Some six months in advance, universities are announcing that because of the pandemic, they will drop the usual spring break from their schedules in 2021.
The University of Wisconsin-Madison, the University of Michigan, Purdue University, Baylor University, Carnegie Mellon University, Iowa State University, and Texas Christian University have all joined the list of major educational institutions that have made that call.
The result will be a more densely packed semester, with universities offering "reading days" or "rest days" to give overworked faculty and students the breather that spring break usually provides.
In some cases, the new schedule will mean a semester that ends two weeks earlier, much like the schedule at many schools in the fall.
Many universities' autumn vacation schedules have also been widely affected. At some institutions offering in-person classes, school began earlier than usual so it could wrap up by Thanksgiving. That plan, it's hoped, will help avoid the worst of flu season and eliminate the chance of students bringing infection back to campus after going home for the short holiday break in late November.
Whether that plan works is up for interpretation; many colleges have experienced outbreaks of the virus in recent weeks even without vacation periods.
But the decision to eliminate spring break is a smart one—and one that's based on science.
There are almost 17 million undergraduates in the United States. Some of these young people had a spring break in February and early March of 2020, and then returned to their respective campuses. The rest were in the middle of their spring breaks, or hadn't had one yet, when major Covid-19 precautions took effect.

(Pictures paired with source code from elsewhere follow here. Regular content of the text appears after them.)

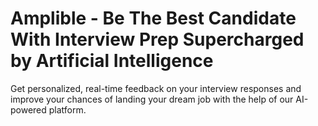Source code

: # Amplible - Be The Best Candidate With Interview Prep Supercharged by Artificial Intelligence
Get personalized, real-time feedback on your interview responses and improve your chances of landing your dream job with the help of our AI-powered platform.
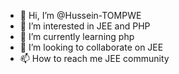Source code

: - 👋 Hi, I’m @Hussein-TOMPWE
- 👀 I’m interested in JEE and PHP
- 🌱 I’m currently learning php
- 💞️ I’m looking to collaborate on JEE
- 📫 How to reach me JEE community

<!---
Hussein-TOMPWE/Hussein-TOMPWE is a ✨ special ✨ repository because its `README.md` (this file) appears on your GitHub profile.
You can click the Preview link to take a look at your changes.
--->
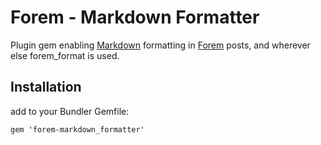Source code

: # Forem - Markdown Formatter #

Plugin gem enabling [Markdown](http://daringfireball.net/projects/markdown/syntax) formatting in [Forem](https://github.com/radar/forem) posts, and wherever else forem_format is used.

## Installation ##

add to your Bundler Gemfile:

    gem 'forem-markdown_formatter'
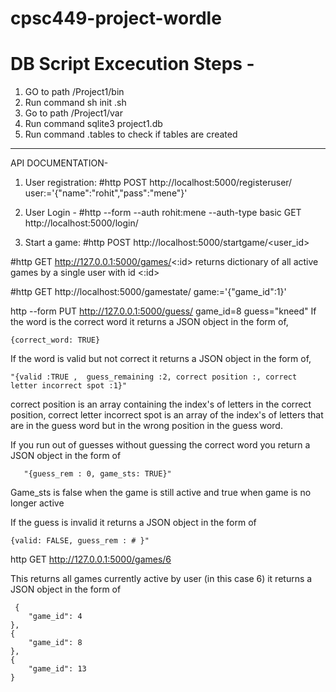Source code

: # cpsc449-project-wordle

# DB Script Excecution Steps -
   1) GO to path /Project1/bin
   2) Run command sh init .sh
   3) Go to path /Project1/var
   4) Run command  sqlite3 project1.db
   5) Run command .tables  to check if tables are created

-----------------------
API DOCUMENTATION-
1) User registration:
  #http POST http://localhost:5000/registeruser/ user:='{"name":"rohit","pass":"mene"}'

2) User Login -
  #http --form --auth rohit:mene --auth-type basic GET http://localhost:5000/login/

3) Start a game:
  #http POST http://localhost:5000/startgame/<user_id>

#http GET http://127.0.0.1:5000/games/<:id> returns dictionary of all active games by a single user with id <:id>

#http GET http://localhost:5000/gamestate/ game:='{"game_id":1}'

http --form PUT http://127.0.0.1:5000/guess/ game_id=8 guess="kneed"
If the word is the correct word it returns a JSON object in the form of,        

    {correct_word: TRUE}

If the word is valid but not correct it returns a JSON object in the form of, 

    "{valid :TRUE ,  guess_remaining :2, correct position :, correct letter incorrect spot :1}"

correct position is an array containing the index's of letters in the correct position, correct letter incorrect spot is an array of the index's of letters that 
are in the guess word but in the wrong position in the guess word. 

If you run out of guesses without guessing the correct word you return a JSON object in the form of 

       "{guess_rem : 0, game_sts: TRUE}"

Game_sts is false when the game is still active and true when game is no longer active

If the guess is invalid it returns a JSON object in the form of 

    {valid: FALSE, guess_rem : # }"


http GET http://127.0.0.1:5000/games/6

This returns all games currently active by user (in this case 6) it returns a JSON object in the form of 

     {
        "game_id": 4
    },
    {
        "game_id": 8
    },
    {
        "game_id": 13
    }

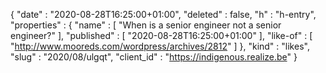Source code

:{
  "date" : "2020-08-28T16:25:00+01:00",
  "deleted" : false,
  "h" : "h-entry",
  "properties" : {
    "name" : [ "When is a senior engineer not a senior engineer?" ],
    "published" : [ "2020-08-28T16:25:00+01:00" ],
    "like-of" : [ "http://www.mooreds.com/wordpress/archives/2812" ]
  },
  "kind" : "likes",
  "slug" : "2020/08/ulgqt",
  "client_id" : "https://indigenous.realize.be"
}
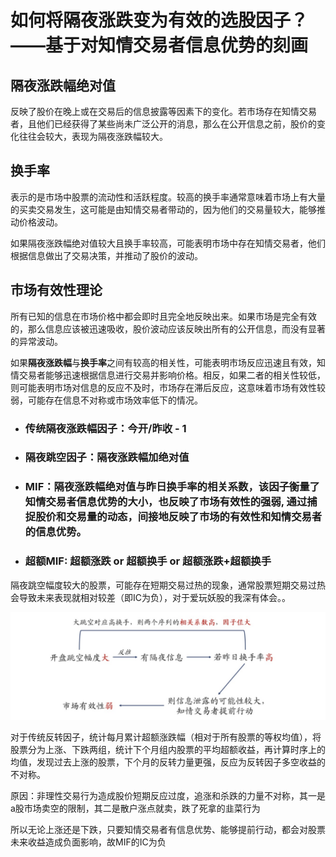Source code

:# 如何将隔夜涨跌变为有效的选股因子？——基于对知情交易者信息优势的刻画

## **隔夜涨跌幅**绝对值

反映了股价在晚上或在交易后的信息披露等因素下的变化。若市场存在知情交易者，且他们已经获得了某些尚未广泛公开的消息，那么在公开信息之前，股价的变化往往会较大，表现为隔夜涨跌幅较大。

## 换手率

表示的是市场中股票的流动性和活跃程度。较高的换手率通常意味着市场上有大量的买卖交易发生，这可能是由知情交易者带动的，因为他们的交易量较大，能够推动价格波动。

如果隔夜涨跌幅绝对值较大且换手率较高，可能表明市场中存在知情交易者，他们根据信息做出了交易决策，并推动了股价的波动。

## 市场有效性理论

所有已知的信息在市场价格中都会即时且完全地反映出来。如果市场是完全有效的，那么信息应该被迅速吸收，股价波动应该反映出所有的公开信息，而没有显著的异常波动。

如果**隔夜涨跌幅**与**换手率**之间有较高的相关性，可能表明市场反应迅速且有效，知情交易者能够迅速根据信息进行交易并影响价格。相反，如果二者的相关性较低，则可能表明市场对信息的反应不及时，市场存在滞后反应，这意味着市场有效性较弱，可能存在信息不对称或市场效率低下的情况。

- ### 传统隔夜涨跌幅因子：今开/昨收 - 1
- ### 隔夜跳空因子：隔夜涨跌幅加绝对值
- ### MIF：隔夜涨跌幅绝对值与昨日换手率的相关系数，该因子衡量了知情交易者信息优势的大小，也反映了市场有效性的强弱, 通过捕捉股价和交易量的动态，间接地反映了市场的有效性和知情交易者的信息优势。
- ### 超额MIF: 超额涨跌 or 超额换手 or 超额涨跌+超额换手

隔夜跳空幅度较大的股票，可能存在短期交易过热的现象，通常股票短期交易过热会导致未来表现就相对较差（即IC为负），对于爱玩妖股的我深有体会。。

![1733673802901](image/README/1733673802901.png)

对于传统反转因子，统计每月累计超额涨跌幅（相对于所有股票的等权均值），将股票分为上涨、下跌两组，统计下个月组内股票的平均超额收益，再计算时序上的均值，发现过去上涨的股票，下个月的反转力量更强，反应为反转因子多空收益的不对称。

原因：非理性交易行为造成股价短期反应过度，追涨和杀跌的力量不对称，其一是a股市场卖空的限制，其二是散户涨点就卖，跌了死拿的韭菜行为

所以无论上涨还是下跌，只要知情交易者有信息优势、能够提前行动，都会对股票未来收益造成负面影响，故MIF的IC为负
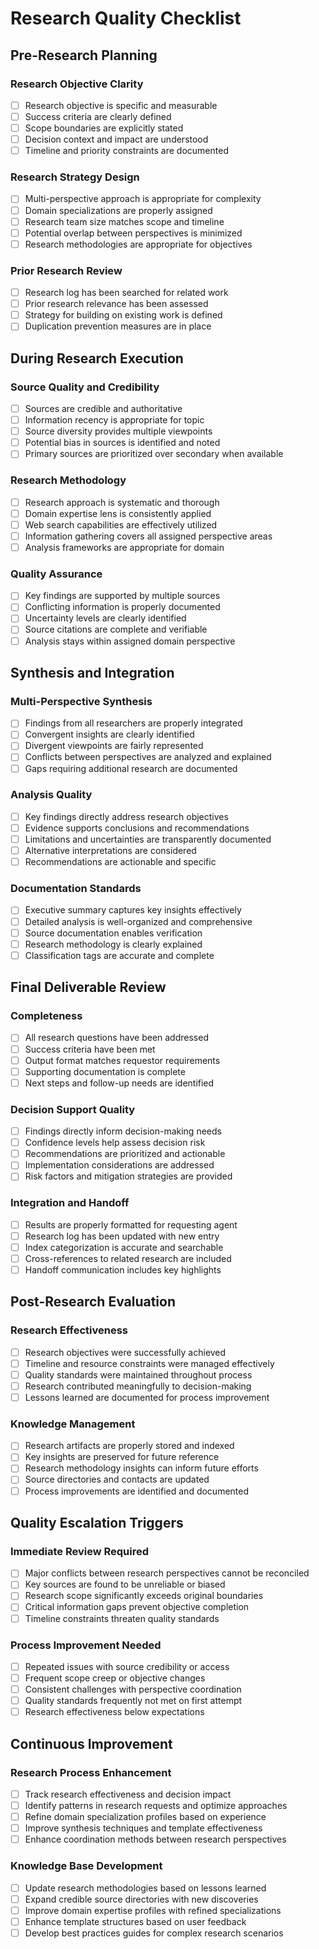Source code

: <!-- Powered by BMAD™ Core -->

# Research Quality Checklist

## Pre-Research Planning

### Research Objective Clarity

- [ ] Research objective is specific and measurable
- [ ] Success criteria are clearly defined
- [ ] Scope boundaries are explicitly stated
- [ ] Decision context and impact are understood
- [ ] Timeline and priority constraints are documented

### Research Strategy Design

- [ ] Multi-perspective approach is appropriate for complexity
- [ ] Domain specializations are properly assigned
- [ ] Research team size matches scope and timeline
- [ ] Potential overlap between perspectives is minimized
- [ ] Research methodologies are appropriate for objectives

### Prior Research Review

- [ ] Research log has been searched for related work
- [ ] Prior research relevance has been assessed
- [ ] Strategy for building on existing work is defined
- [ ] Duplication prevention measures are in place

## During Research Execution

### Source Quality and Credibility

- [ ] Sources are credible and authoritative
- [ ] Information recency is appropriate for topic
- [ ] Source diversity provides multiple viewpoints
- [ ] Potential bias in sources is identified and noted
- [ ] Primary sources are prioritized over secondary when available

### Research Methodology

- [ ] Research approach is systematic and thorough
- [ ] Domain expertise lens is consistently applied
- [ ] Web search capabilities are effectively utilized
- [ ] Information gathering covers all assigned perspective areas
- [ ] Analysis frameworks are appropriate for domain

### Quality Assurance

- [ ] Key findings are supported by multiple sources
- [ ] Conflicting information is properly documented
- [ ] Uncertainty levels are clearly identified
- [ ] Source citations are complete and verifiable
- [ ] Analysis stays within assigned domain perspective

## Synthesis and Integration

### Multi-Perspective Synthesis

- [ ] Findings from all researchers are properly integrated
- [ ] Convergent insights are clearly identified
- [ ] Divergent viewpoints are fairly represented
- [ ] Conflicts between perspectives are analyzed and explained
- [ ] Gaps requiring additional research are documented

### Analysis Quality

- [ ] Key findings directly address research objectives
- [ ] Evidence supports conclusions and recommendations
- [ ] Limitations and uncertainties are transparently documented
- [ ] Alternative interpretations are considered
- [ ] Recommendations are actionable and specific

### Documentation Standards

- [ ] Executive summary captures key insights effectively
- [ ] Detailed analysis is well-organized and comprehensive
- [ ] Source documentation enables verification
- [ ] Research methodology is clearly explained
- [ ] Classification tags are accurate and complete

## Final Deliverable Review

### Completeness

- [ ] All research questions have been addressed
- [ ] Success criteria have been met
- [ ] Output format matches requestor requirements
- [ ] Supporting documentation is complete
- [ ] Next steps and follow-up needs are identified

### Decision Support Quality

- [ ] Findings directly inform decision-making needs
- [ ] Confidence levels help assess decision risk
- [ ] Recommendations are prioritized and actionable
- [ ] Implementation considerations are addressed
- [ ] Risk factors and mitigation strategies are provided

### Integration and Handoff

- [ ] Results are properly formatted for requesting agent
- [ ] Research log has been updated with new entry
- [ ] Index categorization is accurate and searchable
- [ ] Cross-references to related research are included
- [ ] Handoff communication includes key highlights

## Post-Research Evaluation

### Research Effectiveness

- [ ] Research objectives were successfully achieved
- [ ] Timeline and resource constraints were managed effectively
- [ ] Quality standards were maintained throughout process
- [ ] Research contributed meaningfully to decision-making
- [ ] Lessons learned are documented for process improvement

### Knowledge Management

- [ ] Research artifacts are properly stored and indexed
- [ ] Key insights are preserved for future reference
- [ ] Research methodology insights can inform future efforts
- [ ] Source directories and contacts are updated
- [ ] Process improvements are identified and documented

## Quality Escalation Triggers

### Immediate Review Required

- [ ] Major conflicts between research perspectives cannot be reconciled
- [ ] Key sources are found to be unreliable or biased
- [ ] Research scope significantly exceeds original boundaries
- [ ] Critical information gaps prevent objective completion
- [ ] Timeline constraints threaten quality standards

### Process Improvement Needed

- [ ] Repeated issues with source credibility or access
- [ ] Frequent scope creep or objective changes
- [ ] Consistent challenges with perspective coordination
- [ ] Quality standards frequently not met on first attempt
- [ ] Research effectiveness below expectations

## Continuous Improvement

### Research Process Enhancement

- [ ] Track research effectiveness and decision impact
- [ ] Identify patterns in research requests and optimize approaches
- [ ] Refine domain specialization profiles based on experience
- [ ] Improve synthesis techniques and template effectiveness
- [ ] Enhance coordination methods between research perspectives

### Knowledge Base Development

- [ ] Update research methodologies based on lessons learned
- [ ] Expand credible source directories with new discoveries
- [ ] Improve domain expertise profiles with refined specializations
- [ ] Enhance template structures based on user feedback
- [ ] Develop best practices guides for complex research scenarios
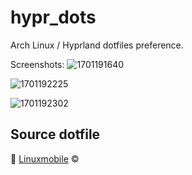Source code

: # hypr_dots
Arch Linux / Hyprland dotfiles preference.

Screenshots:
![1701191640](https://github.com/nrfjr/hypr_dots/assets/90370309/930889a3-5e41-46b1-a8a6-f698f913ac3b)

![1701192225](https://github.com/nrfjr/hypr_dots/assets/90370309/9180ec23-e7f6-498f-8332-2639debbef8f)

![1701192302](https://github.com/nrfjr/hypr_dots/assets/90370309/570d44ee-7133-4bfa-8cb3-256378ba8c50)



## Source dotfile
🐧 [Linuxmobile](https://github.com/linuxmobile/hyprland-dots) ©
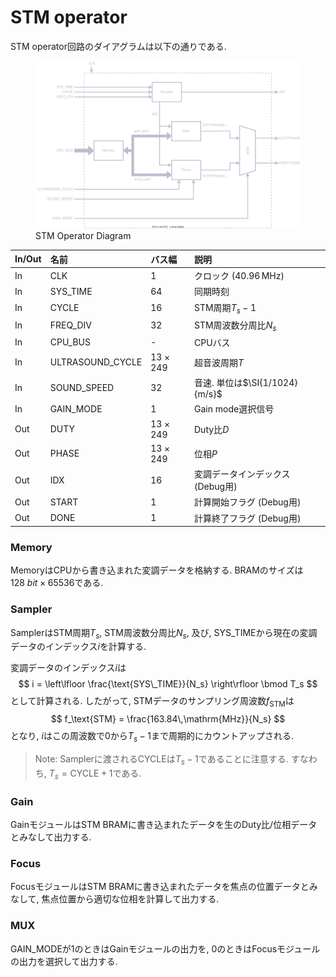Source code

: # STM operator

STM operator回路のダイアグラムは以下の通りである.

<figure>
<img alt="STM operator" src="../figs/stm_operator/diagram.svg">
<figcaption>STM Operator Diagram</figcaption>
</figure>

| In/Out | 名前             | バス幅         | 説明                             |
| :----- | :--------------- | :------------- | :------------------------------- |
|   In   | CLK              | $1$            | クロック ($40.96\,\mathrm{MHz}$) |
|   In   | SYS_TIME         | $64$           | 同期時刻                         |
|   In   | CYCLE            | $16$           | STM周期$T_s-1$                   |
|   In   | FREQ_DIV         | $32$           | STM周波数分周比$N_s$             |
|   In   | CPU_BUS          | -              | CPUバス                          |
|   In   | ULTRASOUND_CYCLE | $13\times 249$ | 超音波周期$T$                    |
|   In   | SOUND_SPEED      | $32$           | 音速. 単位は$\SI{1/1024}{m/s}$   |
|   In   | GAIN_MODE        | $1$            | Gain mode選択信号                |
|   Out  | DUTY             | $13\times 249$ | Duty比$D$                        |
|   Out  | PHASE            | $13\times 249$ | 位相$P$                          |
|   Out  | IDX              | $16$           | 変調データインデックス (Debug用) |
|   Out  | START            | $1$            | 計算開始フラグ (Debug用)         |
|   Out  | DONE             | $1$            | 計算終了フラグ (Debug用)         |

### Memory

MemoryはCPUから書き込まれた変調データを格納する.
BRAMのサイズは$\SI{128}{bit}\times 65536$である.

### Sampler

SamplerはSTM周期$T_s$, STM周波数分周比$N_s$, 及び, SYS_TIMEから現在の変調データのインデックス$i$を計算する.

変調データのインデックス$i$は
$$
i = \left\lfloor \frac{\text{SYS\_TIME}}{N_s} \right\rfloor \bmod T_s
$$
として計算される.
したがって, STMデータのサンプリング周波数$f_\text{STM}$は
$$
f_\text{STM} = \frac{163.84\,\mathrm{MHz}}{N_s}
$$
となり, $i$はこの周波数で$0$から$T_s-1$まで周期的にカウントアップされる.

> Note: Samplerに渡されるCYCLEは$T_s-1$であることに注意する.
> すなわち, $T_s=\text{CYCLE}+1$である.

### Gain

GainモジュールはSTM BRAMに書き込まれたデータを生のDuty比/位相データとみなして出力する.

### Focus

FocusモジュールはSTM BRAMに書き込まれたデータを焦点の位置データとみなして, 焦点位置から適切な位相を計算して出力する.

### MUX

GAIN_MODEが$1$のときはGainモジュールの出力を, $0$のときはFocusモジュールの出力を選択して出力する.
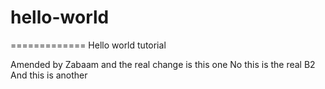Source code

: # hello-world
=============
Hello world tutorial

Amended by Zabaam
and the real change is this one
No this is the real B2
And this is another
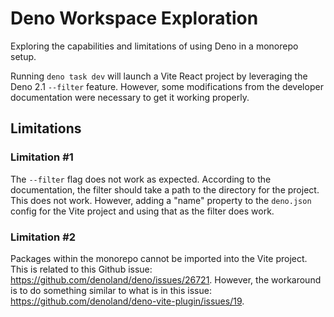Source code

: # Deno Workspace Exploration

Exploring the capabilities and limitations of using Deno in a monorepo setup.

Running `deno task dev` will launch a Vite React project by leveraging the Deno 2.1 `--filter` feature. However, some modifications from the developer documentation were necessary to get it working properly.

## Limitations

### Limitation \#1

The `--filter` flag does not work as expected. According to the documentation, the filter should take a path to the directory for the project. This does not work. However, adding a "name" property to the `deno.json` config for the Vite project and using that as the filter does work.

### Limitation \#2

Packages within the monorepo cannot be imported into the Vite project. This is related to this Github issue: <https://github.com/denoland/deno/issues/26721>. However, the workaround is to do something similar to what is in this issue: <https://github.com/denoland/deno-vite-plugin/issues/19>.
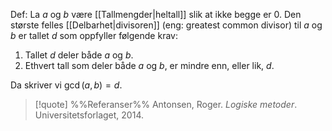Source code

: Def:
La $a$ og $b$ være [[Tallmengder|heltall]] slik at ikke begge er $0$. Den største felles [[Delbarhet|divisoren]] (eng: greatest common divisor) til $a$ og $b$ er tallet $d$ som oppfyller følgende krav: 
1. Tallet $d$ deler både $a$ og $b$. 
2. Ethvert tall som deler både $a$ og $b$, er mindre enn, eller lik, $d$. 

Da skriver vi $\gcd(a, b) = d$.

> [!quote] %%Referanser%%
Antonsen, Roger. *Logiske metoder*. Universitetsforlaget, 2014.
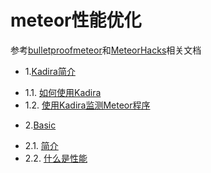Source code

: # meteor性能优化


参考[bulletproofmeteor](https://bulletproofmeteor.com/basics/introduction)和[MeteorHacks](https://meteorhacks.com/)相关文档



* 1.[Kadira简介]()
 - 1.1. [如何使用Kadira](docs/Getting-Started-With-Kadira.md)
 - 1.2. [使用Kadira监测Meteor程序](docs/Monitoring-Meteor-With-Kadira.md)
* 2.[Basic]()
 - 2.1. [简介](docs/Basics-Introduction.md)
 - 2.2. [什么是性能](docs/Basics-WhatIsPerformance.md)
 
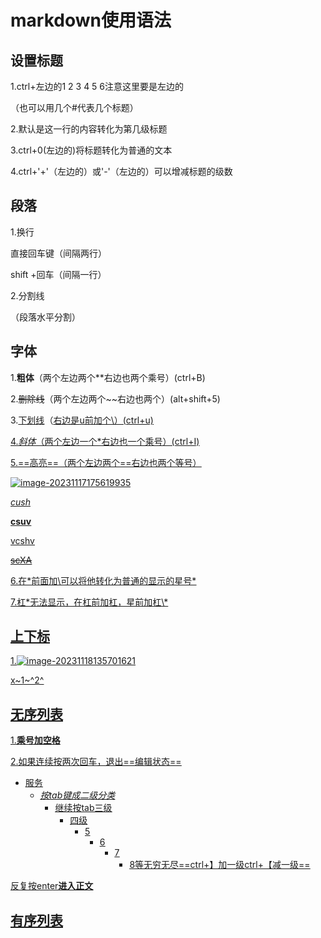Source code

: # markdown使用语法

## 设置标题

1.ctrl+左边的1 2 3 4 5 6注意这里要是左边的

（也可以用几个#代表几个标题）

2.默认是这一行的内容转化为第几级标题

3.ctrl+0(左边的)将标题转化为普通的文本

4.ctrl+'+'（左边的）或'-'（左边的）可以增减标题的级数

## 段落

1.换行

直接回车键（间隔两行）

shift +回车（间隔一行）

2.分割线

（段落水平分割）

## 字体

1.**粗体**（两个左边两个**右边也两个乘号）(ctrl+B)

2.~~删除线~~（两个左边两个~~右边也两个）(alt+shift+5)

3.<u>下划线</u>（<u>右边是<u>u前加个\）(ctrl+u)

4.*斜体*（两个左边一个*右边也一个乘号）(ctrl+I)

5.==高亮==（两个左边两个==右边也两个等号）

![image-20231117175619935](C:\Users\妍\AppData\Roaming\Typora\typora-user-images\image-20231117175619935.png)

*cush*

**csuv**

<u>vcshv</u>

~~scXA~~

6.在*前面加\可以将他转化为普通的显示的星号\*

7.杠*无法显示，在杠前加杠，星前加杠\\\*

## 上下标

1.![image-20231118135701621](C:\Users\妍\AppData\Roaming\Typora\typora-user-images\image-20231118135701621.png)

x~1~^2^

## 无序列表

1.**乘号加空格** 

2.如果连续按两次回车，退出==编辑状态==

* 服务
	* *按tab键成二级分类*
		* 继续按tab三级
			* 四级
				* 5
					* 6
						* 7
							* 8等无穷无尽==ctrl+】加一级ctrl+【减一级==

反复按enter**进入正文**

## 有序列表












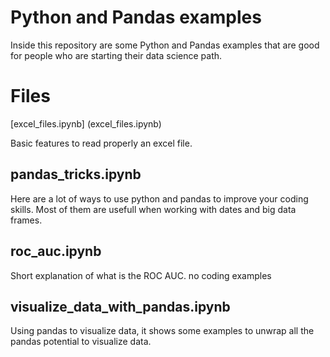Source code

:# Python and Pandas examples

Inside this repository are some Python and Pandas examples that are good for people who are starting their data science path.

# Files

[excel_files.ipynb] (excel_files.ipynb)

Basic features to read properly an excel file.

## pandas_tricks.ipynb

Here are a lot of ways to use python and pandas to improve your coding skills. Most of them are usefull when working with dates and big data frames.

## roc_auc.ipynb

Short explanation of what is the ROC AUC. no coding examples

## visualize_data_with_pandas.ipynb

Using pandas to visualize data, it shows some examples to unwrap all the pandas potential to visualize data.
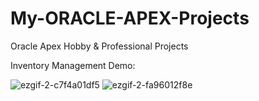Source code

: # My-ORACLE-APEX-Projects
Oracle Apex Hobby &amp; Professional Projects 

Inventory Management Demo:


![ezgif-2-c7f4a01df5](https://user-images.githubusercontent.com/43857150/212354301-c30306ed-bd76-47c4-bc3a-8967dbdce562.gif)
![ezgif-2-fa96012f8e](https://user-images.githubusercontent.com/43857150/212355249-8cc89968-973a-4217-88c6-1ebc805155dc.gif)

Those differences in timing resulted in very different infection rates, according to an ingenious study of 1,326 universities and roughly 7.5 million students.
The study, co-researched by economists from Ball State University and Vanderbilt University, showed a clear result: It found that in counties where students took a spring break in early 2020, there were 20% more Covid-19 infections than in counties where universities never had a chance to take those spring vacations or to return from them.
And it wasn't just the students who were affected. The study found a spike in overall mortality rates around schools that arrived four to five weeks after spring break ended.
Let's hope that by the time students return to campus for the 2021/2022 school year, they will be able to do so without masks or fear. Let's hope for an effective vaccine first.